> _TASK BRIEF_: Swap "Combined" for "Together" in the lines below and reproduce them with nothing else changed, leaving out the pictures.

====== SUPPLIED MATERIAL ======

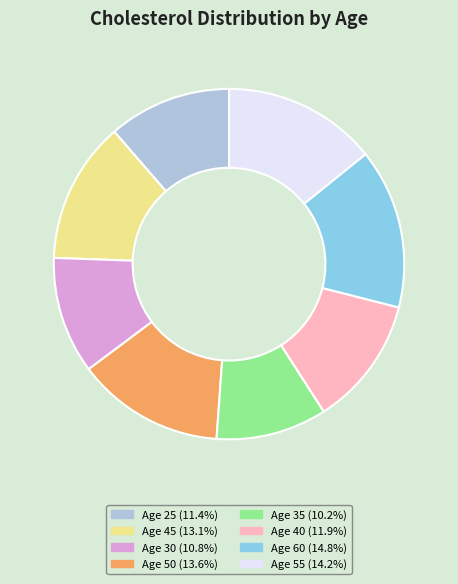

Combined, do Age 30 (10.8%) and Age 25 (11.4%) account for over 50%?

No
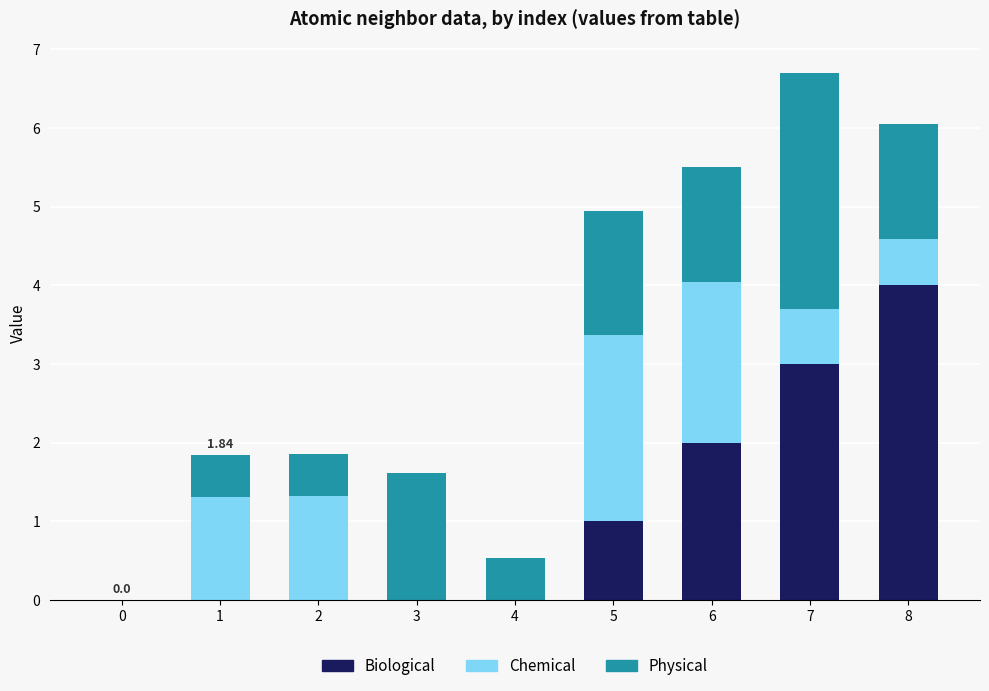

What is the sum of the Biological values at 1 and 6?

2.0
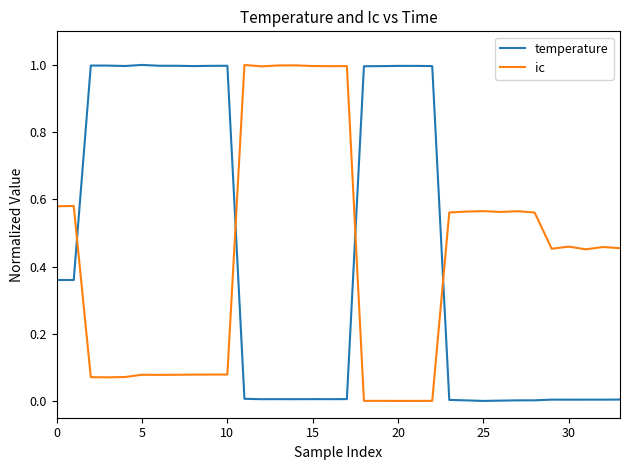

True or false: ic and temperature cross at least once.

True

======

> _TASK OUTPUT_:
Together, do Age 30 (10.8%) and Age 25 (11.4%) account for over 50%?

No

What is the sum of the Biological values at 1 and 6?

2.0

True or false: ic and temperature cross at least once.

True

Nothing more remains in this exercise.